Thursday, November 8, 2007

So, it seems cute gym girl is taken. This is a fairly logical assumption i made this past Sunday. She was sitting outside with a pretty emo looking dude. If the assumption is correct they make a fitting couple and i'm honestly not as disappointed as i normally would be. It's strange but our mutual greetings and occasional smiles are plenty for me right now. It's nice to know someone recognizes me as a regular in a place that i frequent. This is kind of a continuing thought from my last post, but i've come to be a lot more comfortable single. It's funny to look back at the last year of college. It seemed like all i wanted to do was be in the company of cute girls. I think most of it was from missing the intimacy of a steady relationship, since it was my first and only steady relationship. Now, that i've been without it for some time i've become less wanting of it, less addicted. There are more important things to focus on. And, damnit, i'm really making progress.

My parents are coming down this weekend to see how i'm doing. It's going to be a little stressful simply because my dad is perpetually pessimistic, but it'll be nice to see them.
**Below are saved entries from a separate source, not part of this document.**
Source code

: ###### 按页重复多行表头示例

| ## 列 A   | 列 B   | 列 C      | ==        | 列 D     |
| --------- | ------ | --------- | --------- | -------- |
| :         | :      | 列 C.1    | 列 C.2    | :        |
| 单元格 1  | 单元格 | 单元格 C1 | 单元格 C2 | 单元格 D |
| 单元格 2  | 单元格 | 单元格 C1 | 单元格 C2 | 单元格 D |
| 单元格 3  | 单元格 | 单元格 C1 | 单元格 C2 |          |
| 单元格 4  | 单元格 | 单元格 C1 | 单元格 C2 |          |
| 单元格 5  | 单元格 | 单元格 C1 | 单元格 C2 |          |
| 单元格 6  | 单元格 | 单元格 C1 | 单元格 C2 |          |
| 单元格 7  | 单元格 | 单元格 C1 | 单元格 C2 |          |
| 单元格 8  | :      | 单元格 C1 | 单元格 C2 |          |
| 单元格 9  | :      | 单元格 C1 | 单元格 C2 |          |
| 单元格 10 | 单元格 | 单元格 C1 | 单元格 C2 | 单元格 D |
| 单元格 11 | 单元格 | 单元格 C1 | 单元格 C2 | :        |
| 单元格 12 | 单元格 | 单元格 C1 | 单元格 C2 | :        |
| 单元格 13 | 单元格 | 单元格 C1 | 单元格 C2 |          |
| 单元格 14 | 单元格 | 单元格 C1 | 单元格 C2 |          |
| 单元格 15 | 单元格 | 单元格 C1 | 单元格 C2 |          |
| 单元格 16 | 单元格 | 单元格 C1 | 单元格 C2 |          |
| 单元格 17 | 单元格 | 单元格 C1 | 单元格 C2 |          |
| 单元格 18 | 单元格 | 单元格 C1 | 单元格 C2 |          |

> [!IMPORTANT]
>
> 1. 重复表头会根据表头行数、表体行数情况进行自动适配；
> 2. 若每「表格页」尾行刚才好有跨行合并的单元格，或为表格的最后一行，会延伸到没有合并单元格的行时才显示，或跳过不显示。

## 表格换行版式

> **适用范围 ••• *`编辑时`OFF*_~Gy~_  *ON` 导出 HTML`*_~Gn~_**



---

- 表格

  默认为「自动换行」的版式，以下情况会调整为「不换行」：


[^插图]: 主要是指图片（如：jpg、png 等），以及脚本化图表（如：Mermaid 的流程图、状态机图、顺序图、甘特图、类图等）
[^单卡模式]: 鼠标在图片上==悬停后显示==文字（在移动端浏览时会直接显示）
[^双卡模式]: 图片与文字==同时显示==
I think they'll be proud of what i've done so far.

1 comment:

MAS said...

I - like you - have come to find that if your life is defined by more and more substantial elements of which you take pride in, it becomes a more gratifying experience. In college it may have been limited to cute girls, or for me, doing well in class. But since entering the "real world" I can clearly see being part of a community and engaging in more worthwhile endeavors certainly allows one to appreciate everything in a much different way? Am I right, people?